(Collected data)
»»

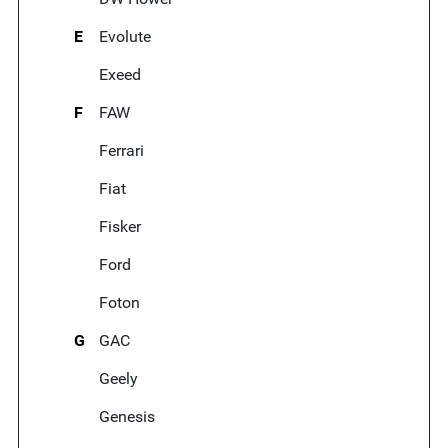
E
Evolute
Exeed
F
FAW
Ferrari
Fiat
Fisker
Ford
Foton
G
GAC
Geely
Genesis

««

- **REQUIRED ACTION**: Copy out every line above without change, dropping the pictures.

- **THE ANSWER**:
E
Evolute
Exeed
F
FAW
Ferrari
Fiat
Fisker
Ford
Foton
G
GAC
Geely
Genesis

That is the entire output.